TASKS FOR THIS EXERCISE:
• A. Answer these questions using the forum thread on the PDR format:
(i) In what form is the content of the .pdr file stored?
(ii) What does kindleuser want to do with the PDF annotations?
(iii) According to the quoted description, what is the pdr file extension associated with?
• B. Carry on the forum thread about the PDR file format, adding text after its last post.

PAGE EXCERPT:
# Is there a specification of the PDR format



## kindleuser (Nov 12, 2010)

Apparently, notes and highlights for PDF files are stored in a separate file with file postfix .pdr.
The file content is stored in binary form. 

Is there any specification of this format available?

My motivation: I want to merge my PDF annotations with the original PDF document
to forward them to other people in one PDF file. Many others want to do the same
thing, but there does not seem to be a solution to that. I am wondering whether
one could simply read the PDR file and merge its content in the PDF file. To do so,
I need to understand the format.


----------



## pidgeon92 (Oct 27, 2008)

Are you sure about the extension, or that you are looking at the correct file? This is what I found when I googled that extension:



> File extension PDR description:
> The pdr file extension is associated with Windows Port device drivers, that allow certain USB devices, such as USB flash drives, to be recognized and used by a Windows-based computer.

Chart comprehension data:

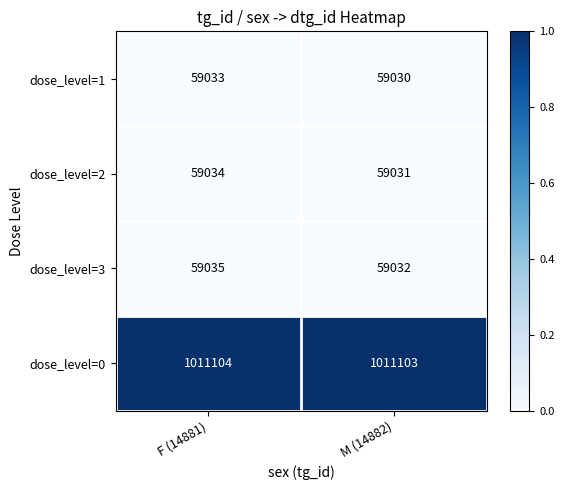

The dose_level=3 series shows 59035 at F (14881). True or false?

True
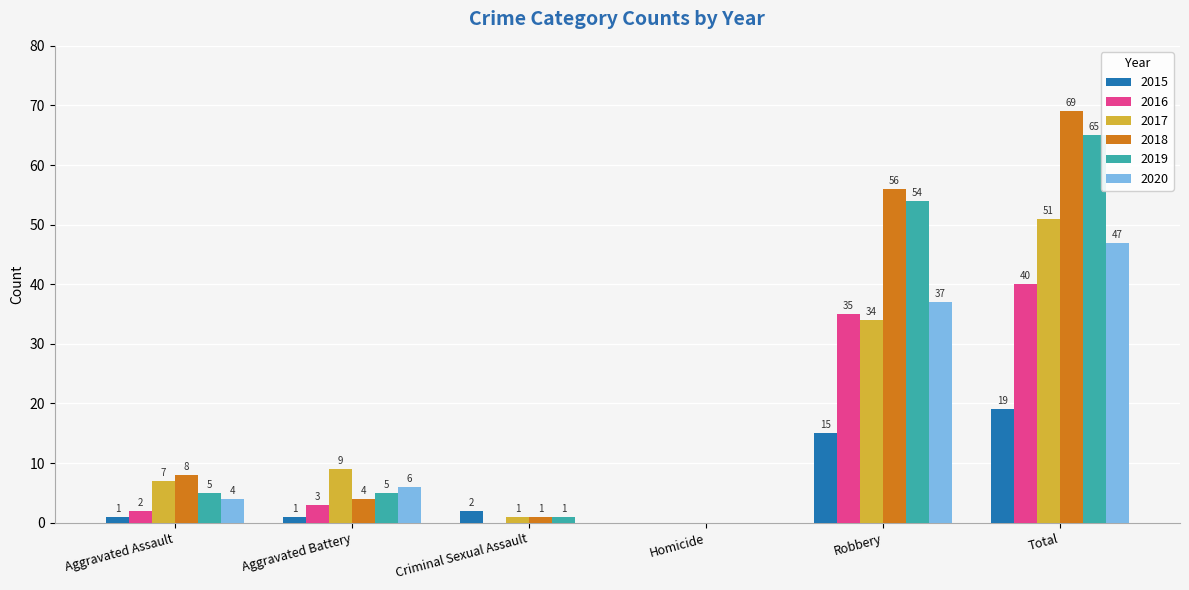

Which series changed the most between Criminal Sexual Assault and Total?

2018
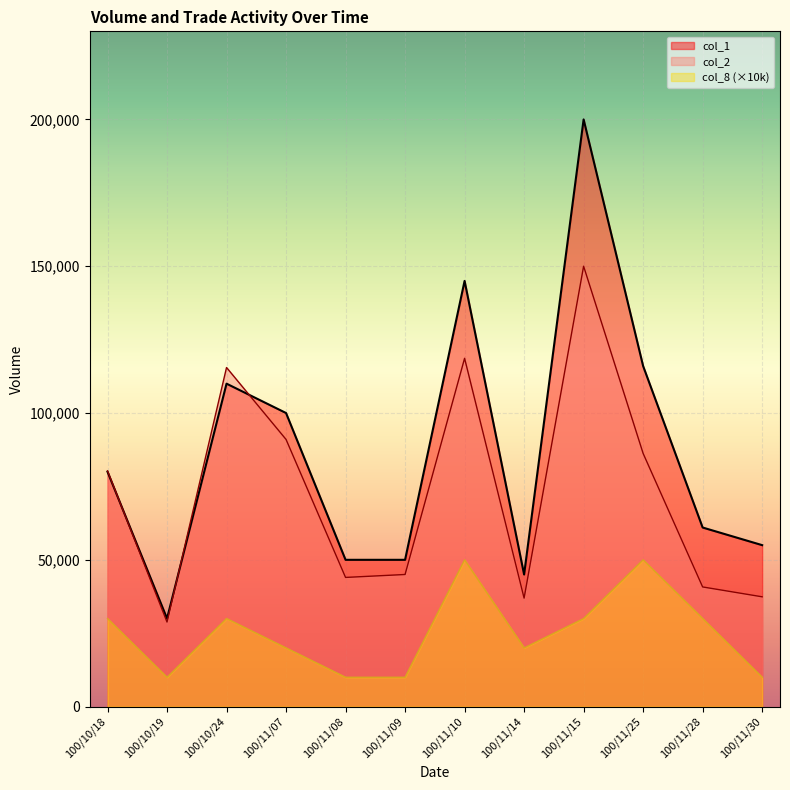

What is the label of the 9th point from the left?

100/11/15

YOUR WRITTEN ANSWERS:
• A.
(i) Binary form.
(ii) Merge them with the original PDF document so they can be forwarded to other people in one PDF file.
(iii) Windows Port device drivers, which allow certain USB devices, such as USB flash drives, to be recognized and used by a Windows-based computer.

• B.
----------



## kindleuser (Nov 12, 2010)

Yes, I am sure about the format. PDR is an overloaded acronym. If you annotate
a file X.pdf, you will obtain a file.pdr in the Documents directory. In the Kindle
context, it does not relate to Windows drivers.


----------



## tsemple (Apr 27, 2009)

You can be sure that Amazon has a spec for it, since they invented the format. It would be nice if they would publish the spec, so 3rd parties could more confidently integrate Kindle into PDF workflows.

With any luck, it is similar to the .mbp format (for mobi/azw annotation), which has been partially reverse engineered (see http://www.angelfire.com/ego2/idleloop/mbp_reader.html) - except highlighted text is no longer stored in these, and so you have to be able to decode the mobi/azw file to extract this, which would require stripping DRM, etc.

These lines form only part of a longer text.